Falls are the No. 1 cause for emergency room visits among older people, and according to a new study, more seniors are falling more often.
Clinical researchers at the University of Michigan Medical Center at Ann Arbor found that tumbles among the elderly increased by 8% over a 12-year period, from 1998 to 2010. More concerning is the finding that falls increased across all age groups--not just the oldest.
That could mean seniors are still making some common safety mistakes like the ones below.
If you're lucky, you just stub your toe on one of these once a year. But if you don't just stumble, you can take a spill. Removing these thresholds may require a power drill, so get assistance if needed.
If the adjoining room is raised, you can smooth out the transition by installing a no-slip flooring ramp.

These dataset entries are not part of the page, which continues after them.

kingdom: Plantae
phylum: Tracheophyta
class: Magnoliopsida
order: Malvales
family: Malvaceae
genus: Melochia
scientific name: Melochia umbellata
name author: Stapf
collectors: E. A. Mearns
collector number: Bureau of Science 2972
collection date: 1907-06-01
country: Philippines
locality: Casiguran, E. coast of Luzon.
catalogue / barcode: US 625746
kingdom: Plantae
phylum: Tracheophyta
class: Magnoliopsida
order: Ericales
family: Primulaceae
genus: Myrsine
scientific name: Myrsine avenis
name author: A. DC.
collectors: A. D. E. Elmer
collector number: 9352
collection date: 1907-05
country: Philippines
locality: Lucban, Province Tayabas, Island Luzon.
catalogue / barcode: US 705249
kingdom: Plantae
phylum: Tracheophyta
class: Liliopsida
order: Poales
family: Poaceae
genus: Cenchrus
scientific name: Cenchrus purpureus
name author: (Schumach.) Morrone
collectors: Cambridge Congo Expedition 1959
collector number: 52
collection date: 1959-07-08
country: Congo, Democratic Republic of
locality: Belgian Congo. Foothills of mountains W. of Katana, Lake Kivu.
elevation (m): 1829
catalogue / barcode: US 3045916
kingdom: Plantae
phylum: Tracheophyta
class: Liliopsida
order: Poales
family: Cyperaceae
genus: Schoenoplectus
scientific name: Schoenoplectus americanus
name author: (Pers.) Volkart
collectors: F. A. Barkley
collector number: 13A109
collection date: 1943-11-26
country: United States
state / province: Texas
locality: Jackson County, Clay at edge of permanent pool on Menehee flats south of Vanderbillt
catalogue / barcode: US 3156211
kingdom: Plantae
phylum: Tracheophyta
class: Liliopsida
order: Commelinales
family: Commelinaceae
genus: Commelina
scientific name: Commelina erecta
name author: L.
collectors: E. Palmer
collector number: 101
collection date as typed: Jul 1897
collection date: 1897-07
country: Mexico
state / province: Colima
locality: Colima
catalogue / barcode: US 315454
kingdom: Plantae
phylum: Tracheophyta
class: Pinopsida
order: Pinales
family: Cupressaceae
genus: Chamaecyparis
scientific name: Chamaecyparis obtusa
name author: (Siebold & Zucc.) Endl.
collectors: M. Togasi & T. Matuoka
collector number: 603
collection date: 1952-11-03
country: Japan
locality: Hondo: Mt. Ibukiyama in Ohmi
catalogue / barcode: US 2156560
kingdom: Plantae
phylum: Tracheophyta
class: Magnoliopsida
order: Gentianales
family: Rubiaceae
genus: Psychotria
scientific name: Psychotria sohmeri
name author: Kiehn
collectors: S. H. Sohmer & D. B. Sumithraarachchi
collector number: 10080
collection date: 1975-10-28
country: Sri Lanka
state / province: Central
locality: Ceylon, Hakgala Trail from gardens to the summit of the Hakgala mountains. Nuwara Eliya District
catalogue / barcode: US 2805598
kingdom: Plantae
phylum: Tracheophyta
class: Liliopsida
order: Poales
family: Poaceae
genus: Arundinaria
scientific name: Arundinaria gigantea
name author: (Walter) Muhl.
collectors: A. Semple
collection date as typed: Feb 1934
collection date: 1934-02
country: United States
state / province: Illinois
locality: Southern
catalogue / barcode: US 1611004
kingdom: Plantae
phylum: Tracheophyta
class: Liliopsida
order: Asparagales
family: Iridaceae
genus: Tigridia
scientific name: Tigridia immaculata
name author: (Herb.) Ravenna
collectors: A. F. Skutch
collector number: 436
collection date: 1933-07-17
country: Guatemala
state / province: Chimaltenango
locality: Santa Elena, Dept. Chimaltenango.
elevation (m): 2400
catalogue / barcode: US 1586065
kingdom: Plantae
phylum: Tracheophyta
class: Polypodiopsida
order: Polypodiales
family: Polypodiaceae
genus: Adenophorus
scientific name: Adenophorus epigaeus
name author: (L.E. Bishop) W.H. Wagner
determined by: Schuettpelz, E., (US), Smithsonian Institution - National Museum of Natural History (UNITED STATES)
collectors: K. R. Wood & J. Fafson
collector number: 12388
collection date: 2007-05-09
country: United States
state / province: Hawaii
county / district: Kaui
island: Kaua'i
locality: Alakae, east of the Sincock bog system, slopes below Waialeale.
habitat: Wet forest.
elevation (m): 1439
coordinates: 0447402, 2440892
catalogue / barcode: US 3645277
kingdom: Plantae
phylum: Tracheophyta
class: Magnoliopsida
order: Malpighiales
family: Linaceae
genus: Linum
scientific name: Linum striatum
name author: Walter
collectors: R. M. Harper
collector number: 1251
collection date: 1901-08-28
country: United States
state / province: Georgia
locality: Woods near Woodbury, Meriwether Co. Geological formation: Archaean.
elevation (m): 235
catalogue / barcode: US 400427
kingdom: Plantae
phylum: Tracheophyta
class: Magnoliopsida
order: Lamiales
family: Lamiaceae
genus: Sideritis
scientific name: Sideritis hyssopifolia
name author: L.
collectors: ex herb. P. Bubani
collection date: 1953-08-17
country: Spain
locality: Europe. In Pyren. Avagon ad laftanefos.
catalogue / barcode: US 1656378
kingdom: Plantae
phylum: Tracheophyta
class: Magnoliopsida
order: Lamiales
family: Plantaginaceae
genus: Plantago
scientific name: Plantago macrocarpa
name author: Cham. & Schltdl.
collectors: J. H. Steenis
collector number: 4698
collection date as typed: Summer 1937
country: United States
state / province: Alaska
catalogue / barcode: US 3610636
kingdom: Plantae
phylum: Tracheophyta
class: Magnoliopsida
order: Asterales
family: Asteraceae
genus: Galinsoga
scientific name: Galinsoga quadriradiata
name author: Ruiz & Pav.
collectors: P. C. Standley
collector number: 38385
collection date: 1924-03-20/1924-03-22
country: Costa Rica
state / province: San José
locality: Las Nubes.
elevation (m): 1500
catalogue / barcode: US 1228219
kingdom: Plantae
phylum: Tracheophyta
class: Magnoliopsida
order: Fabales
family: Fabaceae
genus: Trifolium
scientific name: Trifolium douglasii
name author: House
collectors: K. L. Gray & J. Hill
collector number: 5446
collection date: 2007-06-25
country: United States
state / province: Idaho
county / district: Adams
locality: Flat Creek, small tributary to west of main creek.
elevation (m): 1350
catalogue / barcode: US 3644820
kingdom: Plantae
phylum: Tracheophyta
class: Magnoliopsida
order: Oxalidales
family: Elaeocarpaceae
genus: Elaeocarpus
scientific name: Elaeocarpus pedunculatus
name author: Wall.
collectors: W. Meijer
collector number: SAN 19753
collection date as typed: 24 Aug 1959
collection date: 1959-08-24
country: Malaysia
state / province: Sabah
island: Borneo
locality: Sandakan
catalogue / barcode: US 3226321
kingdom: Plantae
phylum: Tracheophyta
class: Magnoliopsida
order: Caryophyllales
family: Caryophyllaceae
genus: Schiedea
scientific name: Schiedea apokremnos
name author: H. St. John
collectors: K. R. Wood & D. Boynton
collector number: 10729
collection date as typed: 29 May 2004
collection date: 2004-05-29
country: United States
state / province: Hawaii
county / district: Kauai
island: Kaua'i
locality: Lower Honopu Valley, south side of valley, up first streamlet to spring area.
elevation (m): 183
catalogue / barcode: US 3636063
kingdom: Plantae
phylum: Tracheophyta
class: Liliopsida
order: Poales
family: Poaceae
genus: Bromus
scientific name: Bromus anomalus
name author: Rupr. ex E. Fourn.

If you live in a cold-weather area, keep a bag of rock salt or sand handy, like on your front porch, to reduce the risk of slipping on ice. Have a neighbor or friend sprinkle the contents over the icy areas.
If you have pets, look for a pet-friendly ice melt instead of rock salt.
Fumbling around in the dark for a light switch or heading back to your bedroom using only memory can be a hazardous experience. If something fell, or your pet moved a toy into the hall, you won't be able to see it.
Install nightlights in hallways, staircases, and other well-trafficked areas around the home. If you're worried about energy consumption, grab some LED nightlights.
It's vital to use nonslip mats for the shower and bath areas. Chances are, you already have these. You should also pick up some nonslip socks (known as hospital socks) and slippers, as well as rubber tips for canes, crutches, and walkers.
It's important to keep nonslip surfaces clean, so regularly wipe down the ends of rubber tips. Periodically check the soles of nonslip footwear to make sure they aren't wearing down.
Hardwood floors need a good waxing every so often. Just don't use the regular, slip-happy stuff. Instead, use sealer wax with a nonslip finish, like satin. Have a loved one or neighbor come by to help you add the wax.
If you find yourself using the walls to steady yourself in certain areas, like in the bathroom, take a step back. It's much easier to fall when you're bracing against a flat surface, like a wall, or an unsteady one, like an old sink. Have grab bars installed instead, like next to the toilet and in the shower. You can also have upright security poles installed in needed areas, like in front of the tub.
You spill a drink in the living room during your favorite TV show, but you don't feel like cleaning it up till the show is over. It's understandable--but what if you forget? It's not uncommon for seniors to slip on something they forgot to clean up, so wipe up spills immediately and clear the floors of clutter when you first get the chance. Keep paper towels handy in the areas where you usually eat or drink.
You shouldn't need a stepping stool to reach a box of spaghetti or a dinner plate. Take some time to organize regularly used items into easy-to-reach places. The idea is to keep everything within arm's reach. If you need to put an item in storage, consider assigning an unused room for the job instead of placing boxes on high shelves.
Remember, if you need help with any of these tasks, call up a loved one or neighbor or contact the U.S. Administration on Aging branch nearest to you for local assistance.